■ Excerpted records
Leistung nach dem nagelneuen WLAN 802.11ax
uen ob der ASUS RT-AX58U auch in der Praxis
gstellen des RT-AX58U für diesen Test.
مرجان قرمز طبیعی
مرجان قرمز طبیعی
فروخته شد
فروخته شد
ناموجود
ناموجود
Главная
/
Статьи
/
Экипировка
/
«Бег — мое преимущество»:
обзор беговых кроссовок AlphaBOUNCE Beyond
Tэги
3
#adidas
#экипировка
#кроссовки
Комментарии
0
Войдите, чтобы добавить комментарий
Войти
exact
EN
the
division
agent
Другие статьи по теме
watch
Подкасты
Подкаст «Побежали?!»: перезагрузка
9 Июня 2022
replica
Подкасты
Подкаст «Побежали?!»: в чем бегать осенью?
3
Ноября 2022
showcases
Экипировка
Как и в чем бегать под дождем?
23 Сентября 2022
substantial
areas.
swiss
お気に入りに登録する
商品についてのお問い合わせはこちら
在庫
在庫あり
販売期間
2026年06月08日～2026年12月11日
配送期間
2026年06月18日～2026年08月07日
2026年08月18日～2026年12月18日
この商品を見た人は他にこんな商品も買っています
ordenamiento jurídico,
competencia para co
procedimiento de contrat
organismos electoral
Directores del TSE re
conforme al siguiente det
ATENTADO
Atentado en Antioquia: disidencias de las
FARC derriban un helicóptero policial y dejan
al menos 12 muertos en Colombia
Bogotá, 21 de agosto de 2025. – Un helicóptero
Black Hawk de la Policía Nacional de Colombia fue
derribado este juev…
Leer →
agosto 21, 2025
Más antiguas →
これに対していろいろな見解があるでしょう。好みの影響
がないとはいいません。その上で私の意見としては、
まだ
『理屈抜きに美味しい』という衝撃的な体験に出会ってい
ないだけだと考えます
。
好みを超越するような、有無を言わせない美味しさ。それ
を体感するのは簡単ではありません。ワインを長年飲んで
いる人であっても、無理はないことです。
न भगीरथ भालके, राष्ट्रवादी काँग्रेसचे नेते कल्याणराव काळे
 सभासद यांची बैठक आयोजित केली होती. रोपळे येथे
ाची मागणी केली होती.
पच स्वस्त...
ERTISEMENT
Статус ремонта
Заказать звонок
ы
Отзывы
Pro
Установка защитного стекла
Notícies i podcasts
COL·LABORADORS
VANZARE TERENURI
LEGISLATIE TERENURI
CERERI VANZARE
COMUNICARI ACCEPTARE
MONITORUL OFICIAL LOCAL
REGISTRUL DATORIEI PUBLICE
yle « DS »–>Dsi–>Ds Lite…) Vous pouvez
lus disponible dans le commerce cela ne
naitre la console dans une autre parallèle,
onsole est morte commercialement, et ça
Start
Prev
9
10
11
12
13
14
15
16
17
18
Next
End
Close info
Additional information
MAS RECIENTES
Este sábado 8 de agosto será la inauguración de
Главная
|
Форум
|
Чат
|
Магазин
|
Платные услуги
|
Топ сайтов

■ Required action
The required output is the set of lines from the first line of the data through the line that contains "2026年06月18日～2026年08月07日", transcribed exactly.

■ Output for this exercise
Leistung nach dem nagelneuen WLAN 802.11ax
uen ob der ASUS RT-AX58U auch in der Praxis
gstellen des RT-AX58U für diesen Test.
مرجان قرمز طبیعی
مرجان قرمز طبیعی
فروخته شد
فروخته شد
ناموجود
ناموجود
Главная
/
Статьи
/
Экипировка
/
«Бег — мое преимущество»:
обзор беговых кроссовок AlphaBOUNCE Beyond
Tэги
3
#adidas
#экипировка
#кроссовки
Комментарии
0
Войдите, чтобы добавить комментарий
Войти
exact
EN
the
division
agent
Другие статьи по теме
watch
Подкасты
Подкаст «Побежали?!»: перезагрузка
9 Июня 2022
replica
Подкасты
Подкаст «Побежали?!»: в чем бегать осенью?
3
Ноября 2022
showcases
Экипировка
Как и в чем бегать под дождем?
23 Сентября 2022
substantial
areas.
swiss
お気に入りに登録する
商品についてのお問い合わせはこちら
在庫
在庫あり
販売期間
2026年06月08日～2026年12月11日
配送期間
2026年06月18日～2026年08月07日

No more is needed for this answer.